Even though residents knew the increase was coming, they weren’t expecting it to be quite as large, said Dave Heaven, president of the Shepard Community Association. 

“It’s a little hard to swallow,” he said in an interview on the Calgary Eyeopener.

“We finally found out this January that it would be going up 40 per cent, so that’s quite a surprise.”

Calgary’s city council decided to give Shepard residents a break on their property taxes this year, during a meeting Tuesday. (Monty Kruger/CBC)

Calgary city council decided in an 8-7 decision this week it would cancel 75 per cent of the municipal tax differential for eligible residential properties this year. In 2023, they will consider another credit of 50 per cent, and then 25 per cent the following year.

“At least we got some concession out of it. Not everything that we wanted, but you never do,” Heaven said.

Spencer said some of his fellow councillors had concerns the move would set a precedent for similar situations in the future, but he argued Shepard residents deserve some leniency because of a fairly controversial, 15-year-old misunderstanding.

The question of clean water

Although not explicitly written in the annexation agreement, Spencer said, many Shepard residents and some city staff believed the annexation would lead to water and sewer services being delivered to the hamlet.

Residents receive access to other city services, but to this day, most residences in the area use water wells or cisterns. Heaven said a lot of those are contaminated.

“You should have clean drinking water, and that kind of stuff is just a given in our society. But we don’t have that here, and there’s no sense of even wanting to help us with it on the city side,” he said.

According to Spencer, the wording of the annexation order may have been a bit misleading.

“It didn’t straight up lie. It just painted a very summery picture about what they might be able to expect in terms of when they would get service,” he said.

Coun. Evan Spencer, seen here in council chambers, says many Shepard residents and some city staff assumed the annexation would lead to water and sewer services being delivered to the hamlet. (Oseremen Irete/CBC)

Calgary was expanding quickly in 2007, and Spencer said city officials thought new developments would spring up in the Shepard area, bringing water and sewer services with them.

The city can’t pay to extend those pipes, he said, as water and sewer services are supported by user fees, not taxes.

“The city will never set [that precedent] in terms of servicing properties that are annexed … it’s not fair to the rest of Calgarians to have to foot that bill,” he said.
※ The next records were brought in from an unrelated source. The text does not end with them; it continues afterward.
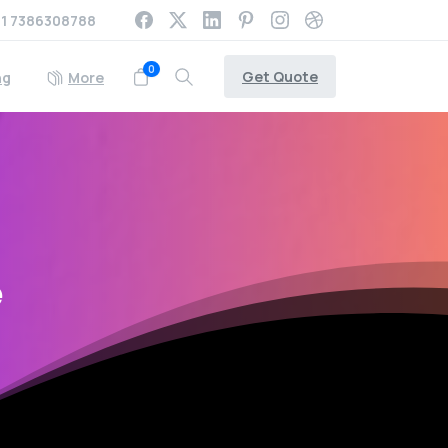
1 7386308788
0
Get Quote
ng
More
e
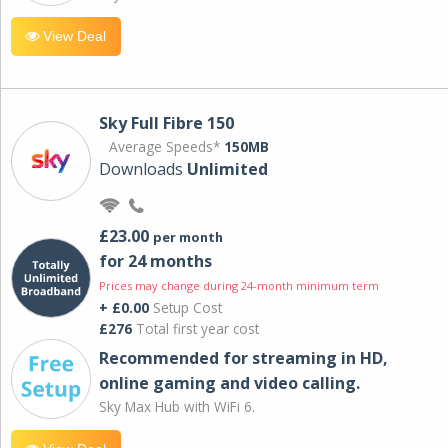
View Deal
Sky Full Fibre 150
Average Speeds*
150MB
Downloads
Unlimited
£23.00
per month
for 24 months
Prices may change during 24-month minimum term
+ £0.00
Setup Cost
£276
Total first year cost
Recommended for streaming in HD,
online gaming and video calling​.
Sky Max Hub with WiFi 6.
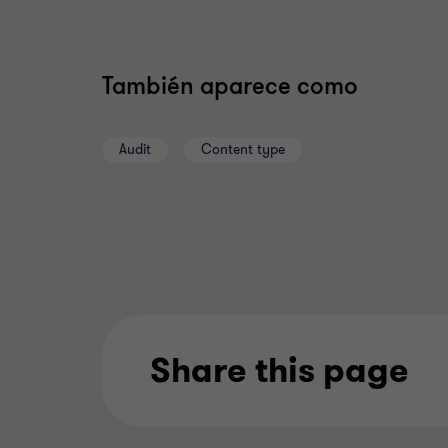
También aparece como
Audit
Content type
Share this page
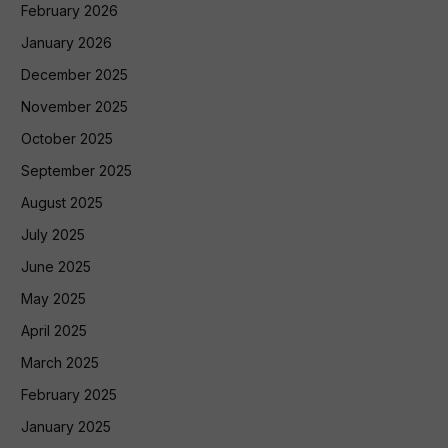
February 2026
January 2026
December 2025
November 2025
October 2025
September 2025
August 2025
July 2025
June 2025
May 2025
April 2025
March 2025
February 2025
January 2025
To recognize their part in creating those false expectations, Spencer implored his colleagues to give Shepard residents a break on their property tax rates.

“Now this resets that expectation moving forward,” he said.

Although he appreciates the gesture, Heaven said Shepard residents still aren’t convinced they’re getting a fair deal.

“We were opposed to the annexation to start with,” he said.

“The city has a timeline that they get to follow. But what about the timeline for us? We’re just left aside and forgotten about.”

At 71, Heaven has spent his entire life in Shepard and has a farm there today, so he doesn’t plan to leave. 

With no developments for the area on the horizon, he expects the community will take its plight to the province.

“I think we deserve the same as everybody else in the city of Calgary, at least clean drinking water.”

The city will mail out tax bills at the end of May. Property taxes are due by June 30 for those who are not on the city’s monthly instalment plan.